** Given data follows **

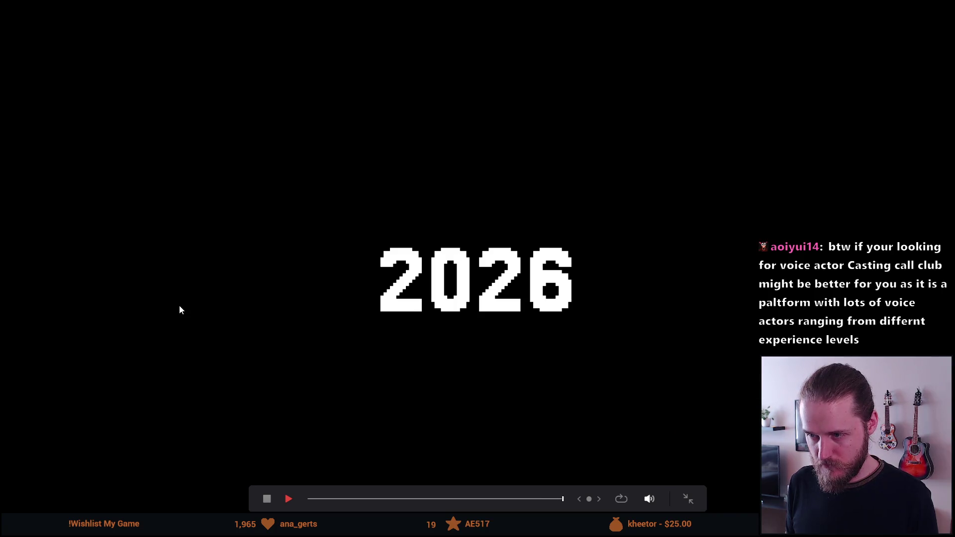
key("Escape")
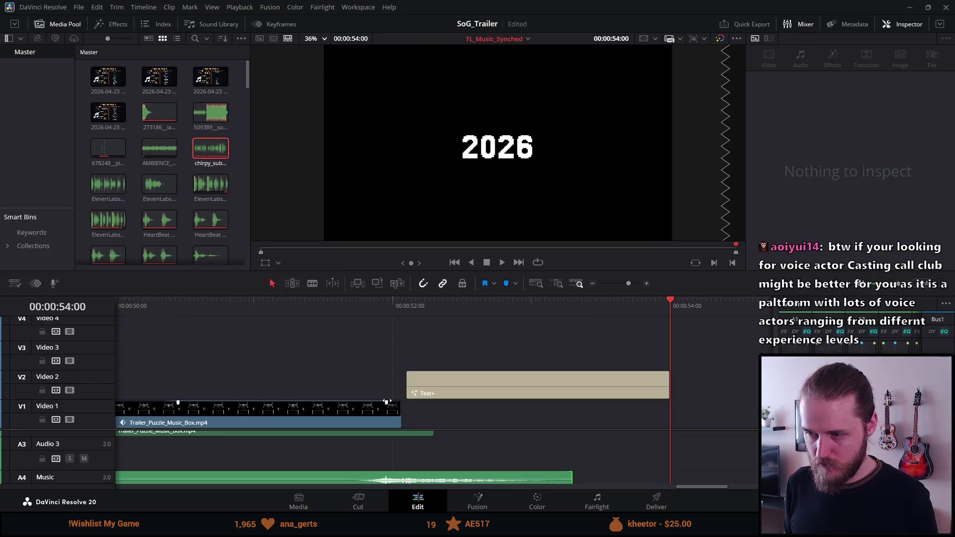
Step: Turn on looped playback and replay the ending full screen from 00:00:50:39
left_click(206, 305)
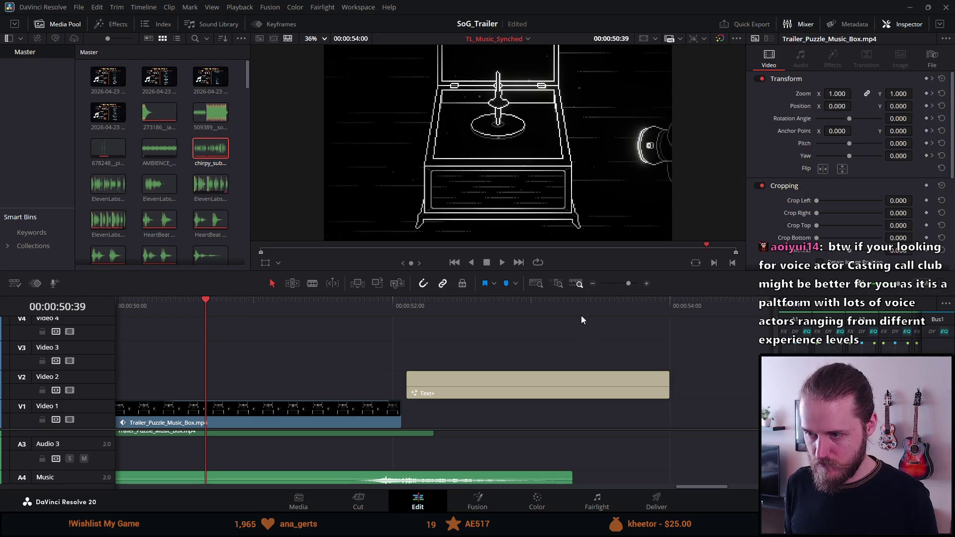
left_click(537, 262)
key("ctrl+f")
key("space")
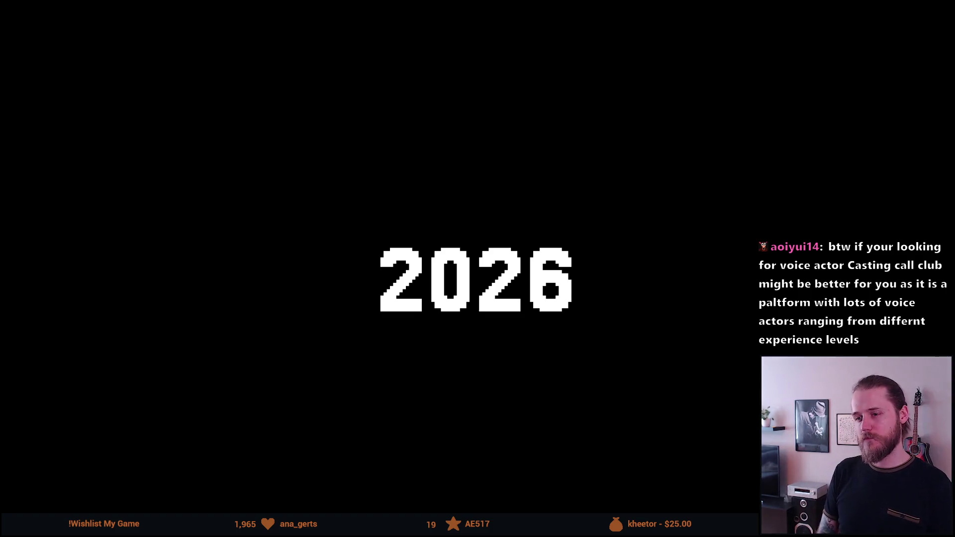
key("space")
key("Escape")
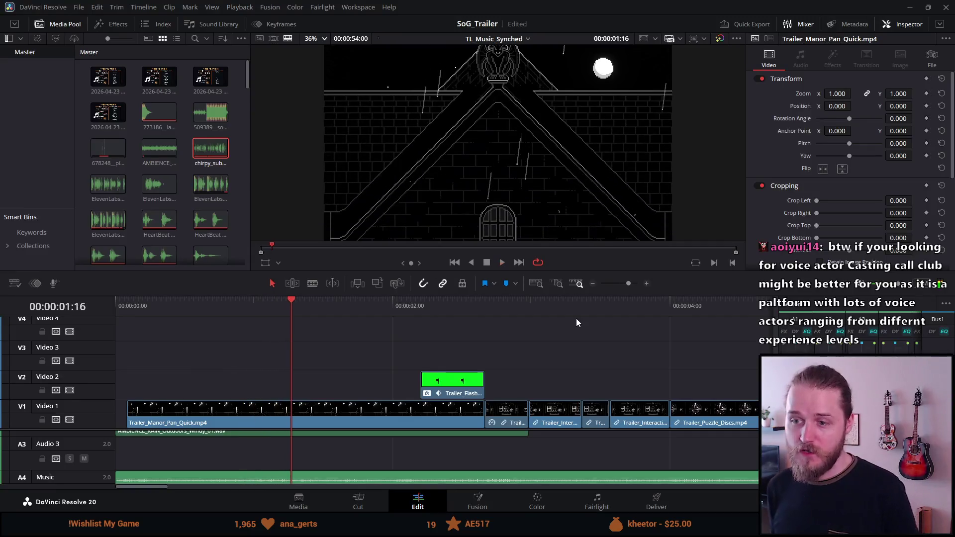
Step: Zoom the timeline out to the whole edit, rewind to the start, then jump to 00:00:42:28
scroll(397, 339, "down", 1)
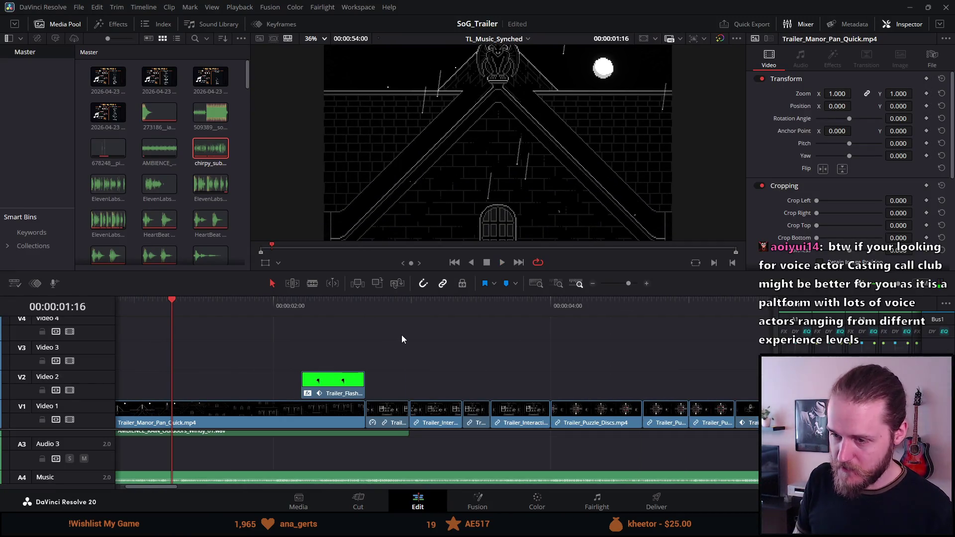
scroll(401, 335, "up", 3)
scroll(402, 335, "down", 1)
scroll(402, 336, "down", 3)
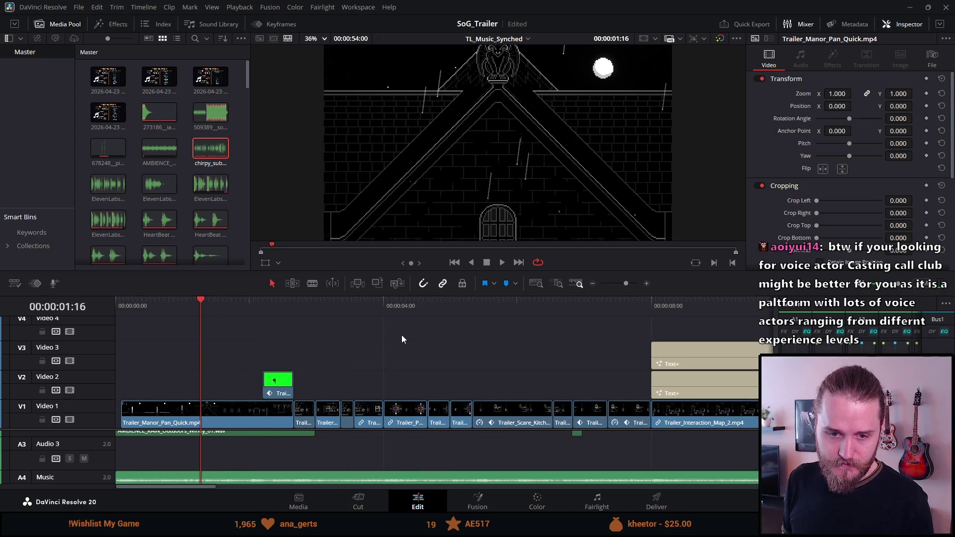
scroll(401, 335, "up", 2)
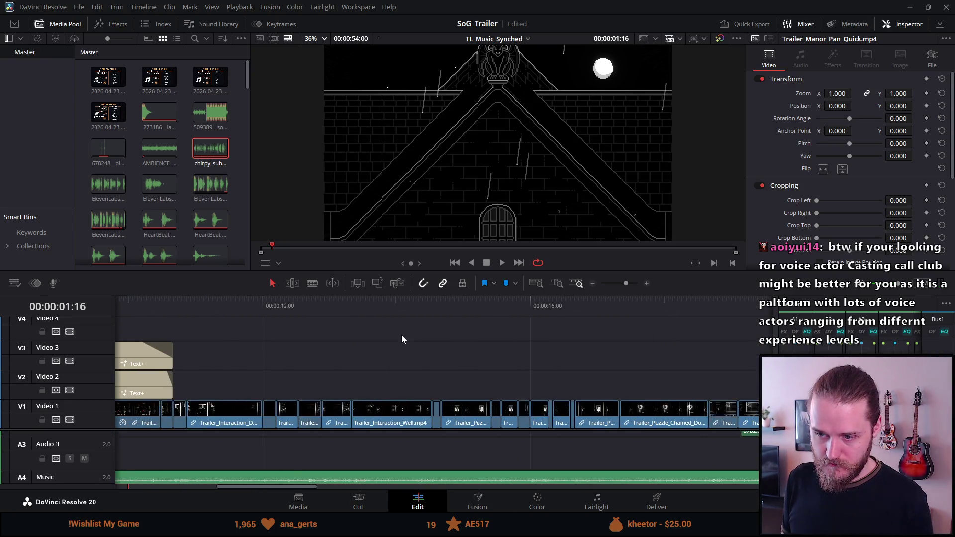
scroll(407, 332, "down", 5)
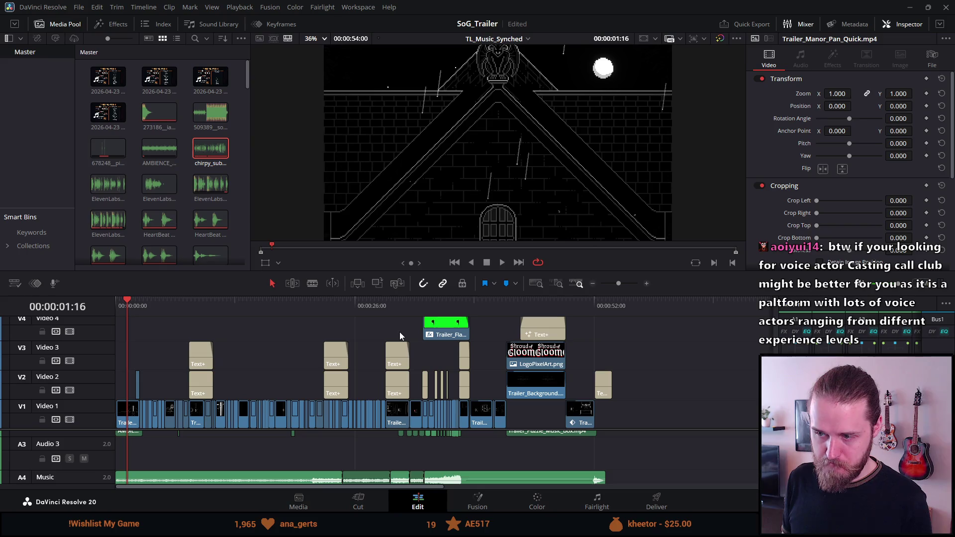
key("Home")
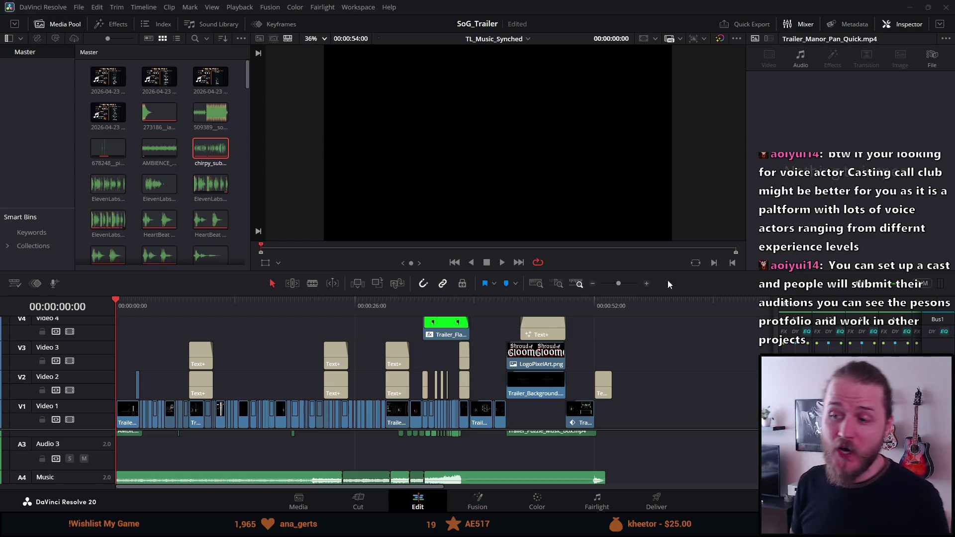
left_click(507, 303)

** End of Given data **

About this exercise: All entries above, minus the pictures, should be repeated exactly.

Final answer:
key("Escape")
Step: Turn on looped playback and replay the ending full screen from 00:00:50:39
left_click(206, 305)
left_click(537, 262)
key("ctrl+f")
key("space")
key("space")
key("Escape")
Step: Zoom the timeline out to the whole edit, rewind to the start, then jump to 00:00:42:28
scroll(397, 339, "down", 1)
scroll(401, 335, "up", 3)
scroll(402, 335, "down", 1)
scroll(402, 336, "down", 3)
scroll(401, 335, "up", 2)
scroll(407, 332, "down", 5)
key("Home")
left_click(507, 303)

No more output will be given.